Director of Education
It’s hard to believe that just 16 years ago Precious Metal Clay made its debut in the United States. Since then we’ve gone through three generations of PMC fine silver – Standard, Plus, and PMC 3 – plus PMC Gold, and Aura 22. Now we have PMC Pro and the new kid on the block, PMC Sterling. As if that wasn’t enough, several types of copper, bronze, and other interesting base metals have joined the mix. It’s absolutely mind-blowing.
Above: "Faux Jasper 2" by Hadar Jacobson using just a few of the newest metal clays: copper, bronze, white bronze, and pearl grey steel.
The other thing that is really mind blowing is that each one of these formulas has its own unique set of firing standards. It was confusing enough when we just had to keep track of the nuances and variables associated with firing fine silver. Now we have different firing schedules, temperatures, chambers, and carbons mixes to go along with each of the various products. Whew!
If you plan to teach with some of these new materials, know your stuff! There is nothing worse than trying to wing it in the classroom. Sure, things naturally can and do go wrong. But make sure you’ve practiced extensively with whatever type of metal clay you plan to teach with. Have plenty of samples on hand to share with your students, including your mistakes. There is plenty of value in making mistakes and we’ve all made them. Fess up to your blunders. Through are, “Oh crap!” experiences we gain lots of, “Ah ha,” moments and plenty of valuable insight.
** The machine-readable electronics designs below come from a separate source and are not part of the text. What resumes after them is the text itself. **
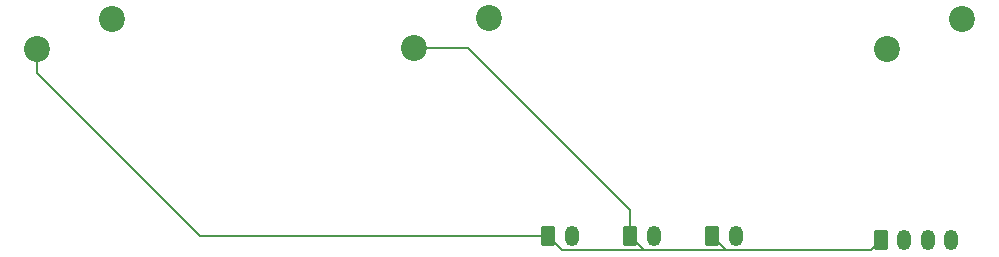
<source format=gbr>
%TF.GenerationSoftware,KiCad,Pcbnew,8.0.8*%
%TF.CreationDate,2025-06-04T22:45:29+02:00*%
%TF.ProjectId,KeyswitchCarrierMk3,4b657973-7769-4746-9368-436172726965,rev?*%
%TF.SameCoordinates,Original*%
%TF.FileFunction,Copper,L2,Bot*%
%TF.FilePolarity,Positive*%
%FSLAX46Y46*%
G04 Gerber Fmt 4.6, Leading zero omitted, Abs format (unit mm)*
G04 Created by KiCad (PCBNEW 8.0.8) date 2025-06-04 22:45:29*
%MOMM*%
%LPD*%
G01*
G04 APERTURE LIST*
G04 Aperture macros list*
%AMRoundRect*
0 Rectangle with rounded corners*
0 $1 Rounding radius*
0 $2 $3 $4 $5 $6 $7 $8 $9 X,Y pos of 4 corners*
0 Add a 4 corners polygon primitive as box body*
4,1,4,$2,$3,$4,$5,$6,$7,$8,$9,$2,$3,0*
0 Add four circle primitives for the rounded corners*
1,1,$1+$1,$2,$3*
1,1,$1+$1,$4,$5*
1,1,$1+$1,$6,$7*
1,1,$1+$1,$8,$9*
0 Add four rect primitives between the rounded corners*
20,1,$1+$1,$2,$3,$4,$5,0*
20,1,$1+$1,$4,$5,$6,$7,0*
20,1,$1+$1,$6,$7,$8,$9,0*
20,1,$1+$1,$8,$9,$2,$3,0*%
G04 Aperture macros list end*
%TA.AperFunction,ComponentPad*%
%ADD10C,2.200000*%
%TD*%
%TA.AperFunction,ComponentPad*%
%ADD11RoundRect,0.250000X-0.350000X-0.625000X0.350000X-0.625000X0.350000X0.625000X-0.350000X0.625000X0*%
%TD*%
%TA.AperFunction,ComponentPad*%
%ADD12O,1.200000X1.750000*%
%TD*%
%TA.AperFunction,Conductor*%
%ADD13C,0.200000*%
%TD*%
G04 APERTURE END LIST*
D10*
%TO.P,SW2,1,1*%
%TO.N,Net-(J2-Pin_2)*%
X141258833Y-66598961D03*
%TO.P,SW2,2,2*%
%TO.N,Net-(J1-Pin_1)*%
X134908833Y-69138961D03*
%TD*%
%TO.P,SW3,1,1*%
%TO.N,Net-(J3-Pin_2)*%
X181308830Y-66608960D03*
%TO.P,SW3,2,2*%
%TO.N,Net-(J1-Pin_1)*%
X174958830Y-69148960D03*
%TD*%
%TO.P,SW1,1,1*%
%TO.N,Net-(J1-Pin_2)*%
X109308834Y-66608960D03*
%TO.P,SW1,2,2*%
%TO.N,Net-(J1-Pin_1)*%
X102958834Y-69148960D03*
%TD*%
D11*
%TO.P,J4,1,Pin_1*%
%TO.N,Net-(J1-Pin_1)*%
X174400000Y-85350000D03*
D12*
%TO.P,J4,2,Pin_2*%
%TO.N,Net-(J3-Pin_2)*%
X176400000Y-85350000D03*
%TO.P,J4,3,Pin_3*%
%TO.N,Net-(J2-Pin_2)*%
X178400000Y-85350000D03*
%TO.P,J4,4,Pin_4*%
%TO.N,Net-(J1-Pin_2)*%
X180400000Y-85350000D03*
%TD*%
D11*
%TO.P,J1,1,Pin_1*%
%TO.N,Net-(J1-Pin_1)*%
X146250000Y-85000000D03*
D12*
%TO.P,J1,2,Pin_2*%
%TO.N,Net-(J1-Pin_2)*%
X148250000Y-85000000D03*
%TD*%
D11*
%TO.P,J2,1,Pin_1*%
%TO.N,Net-(J1-Pin_1)*%
X153200000Y-85000000D03*
D12*
%TO.P,J2,2,Pin_2*%
%TO.N,Net-(J2-Pin_2)*%
X155200000Y-85000000D03*
%TD*%
D11*
%TO.P,J3,1,Pin_1*%
%TO.N,Net-(J1-Pin_1)*%
X160150000Y-85000000D03*
D12*
%TO.P,J3,2,Pin_2*%
%TO.N,Net-(J3-Pin_2)*%
X162150000Y-85000000D03*
%TD*%
D13*
%TO.N,Net-(J1-Pin_1)*%
X116756472Y-85000000D02*
X102958834Y-71202362D01*
X173575000Y-86175000D02*
X161325000Y-86175000D01*
X161325000Y-86175000D02*
X154375000Y-86175000D01*
X174400000Y-85350000D02*
X173575000Y-86175000D01*
X154375000Y-86175000D02*
X147425000Y-86175000D01*
X153200000Y-85000000D02*
X153200000Y-82836726D01*
X154375000Y-86175000D02*
X153200000Y-85000000D01*
X102958834Y-71202362D02*
X102958834Y-69148960D01*
X153200000Y-82836726D02*
X139502235Y-69138961D01*
X161325000Y-86175000D02*
X160150000Y-85000000D01*
X146250000Y-85000000D02*
X116756472Y-85000000D01*
X147425000Y-86175000D02*
X146250000Y-85000000D01*
X139502235Y-69138961D02*
X134908833Y-69138961D01*
%TD*%
M02*

</source>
No one can remember all the firing schedules associated with the wide variety of products now on the market. Start a firing journal to record your experiences, successes, and mishaps with each of the metals. Note the times and temperatures, the type of carbon used, and any little nuances and nuggets of wisdom. Turn this into a quick reference guide – a cheat sheet – and share it with your students. One of the biggest parts of being a successful teacher is in paying your dues….and paying it forward.